- [INPUT DATA]:

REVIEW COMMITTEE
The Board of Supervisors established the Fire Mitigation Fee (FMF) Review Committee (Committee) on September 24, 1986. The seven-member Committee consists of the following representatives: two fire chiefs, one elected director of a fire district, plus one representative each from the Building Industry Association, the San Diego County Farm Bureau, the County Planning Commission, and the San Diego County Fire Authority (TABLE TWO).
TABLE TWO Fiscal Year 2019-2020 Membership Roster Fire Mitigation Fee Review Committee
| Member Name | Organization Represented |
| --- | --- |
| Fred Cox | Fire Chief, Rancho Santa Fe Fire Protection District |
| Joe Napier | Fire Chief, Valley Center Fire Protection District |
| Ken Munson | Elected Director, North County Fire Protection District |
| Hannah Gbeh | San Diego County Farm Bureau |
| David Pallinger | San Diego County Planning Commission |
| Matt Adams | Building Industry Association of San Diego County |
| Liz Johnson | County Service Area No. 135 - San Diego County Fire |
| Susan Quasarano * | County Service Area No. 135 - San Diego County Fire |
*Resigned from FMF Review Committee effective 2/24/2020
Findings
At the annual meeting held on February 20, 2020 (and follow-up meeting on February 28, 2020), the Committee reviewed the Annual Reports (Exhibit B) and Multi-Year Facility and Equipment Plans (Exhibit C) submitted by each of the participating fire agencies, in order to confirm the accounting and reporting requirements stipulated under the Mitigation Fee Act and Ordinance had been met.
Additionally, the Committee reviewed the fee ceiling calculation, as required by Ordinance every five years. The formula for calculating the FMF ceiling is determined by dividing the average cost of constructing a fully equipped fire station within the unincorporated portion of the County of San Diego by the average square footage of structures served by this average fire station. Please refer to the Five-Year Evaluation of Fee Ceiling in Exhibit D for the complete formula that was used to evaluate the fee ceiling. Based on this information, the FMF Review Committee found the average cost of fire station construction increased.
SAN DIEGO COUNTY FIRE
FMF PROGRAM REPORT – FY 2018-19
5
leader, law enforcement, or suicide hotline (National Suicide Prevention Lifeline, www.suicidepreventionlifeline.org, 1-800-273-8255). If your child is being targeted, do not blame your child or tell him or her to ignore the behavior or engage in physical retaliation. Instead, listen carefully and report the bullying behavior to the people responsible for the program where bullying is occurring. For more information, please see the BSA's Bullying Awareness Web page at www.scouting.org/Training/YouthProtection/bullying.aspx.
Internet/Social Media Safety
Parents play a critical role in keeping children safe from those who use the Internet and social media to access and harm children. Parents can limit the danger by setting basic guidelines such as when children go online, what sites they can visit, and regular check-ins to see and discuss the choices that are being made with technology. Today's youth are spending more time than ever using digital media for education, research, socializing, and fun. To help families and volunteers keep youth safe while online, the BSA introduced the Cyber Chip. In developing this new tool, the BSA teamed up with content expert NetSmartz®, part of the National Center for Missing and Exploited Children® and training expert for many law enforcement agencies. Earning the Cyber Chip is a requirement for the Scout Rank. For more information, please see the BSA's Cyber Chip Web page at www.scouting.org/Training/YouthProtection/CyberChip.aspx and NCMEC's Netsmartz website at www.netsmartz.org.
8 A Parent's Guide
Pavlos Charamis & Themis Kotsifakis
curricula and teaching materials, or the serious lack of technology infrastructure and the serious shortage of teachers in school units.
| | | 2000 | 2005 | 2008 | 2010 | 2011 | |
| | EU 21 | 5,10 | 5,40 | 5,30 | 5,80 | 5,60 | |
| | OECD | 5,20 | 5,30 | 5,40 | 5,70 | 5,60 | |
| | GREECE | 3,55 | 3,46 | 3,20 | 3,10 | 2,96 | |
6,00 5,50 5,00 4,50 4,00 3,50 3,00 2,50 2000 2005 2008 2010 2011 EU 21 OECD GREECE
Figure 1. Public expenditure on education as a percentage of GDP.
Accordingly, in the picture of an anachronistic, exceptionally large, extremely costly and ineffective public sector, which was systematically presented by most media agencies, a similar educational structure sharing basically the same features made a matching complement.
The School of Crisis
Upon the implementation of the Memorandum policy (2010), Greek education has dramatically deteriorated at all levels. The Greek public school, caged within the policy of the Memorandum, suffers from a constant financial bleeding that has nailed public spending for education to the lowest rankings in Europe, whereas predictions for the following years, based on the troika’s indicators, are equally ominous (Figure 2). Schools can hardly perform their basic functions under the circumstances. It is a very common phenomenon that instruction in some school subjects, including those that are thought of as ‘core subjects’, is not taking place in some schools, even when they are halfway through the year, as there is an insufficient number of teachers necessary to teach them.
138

- [WHAT IS REQUIRED]:
From the records above, count the lines that contain "Area". Only the number should be written.

- [SOLUTION]:
2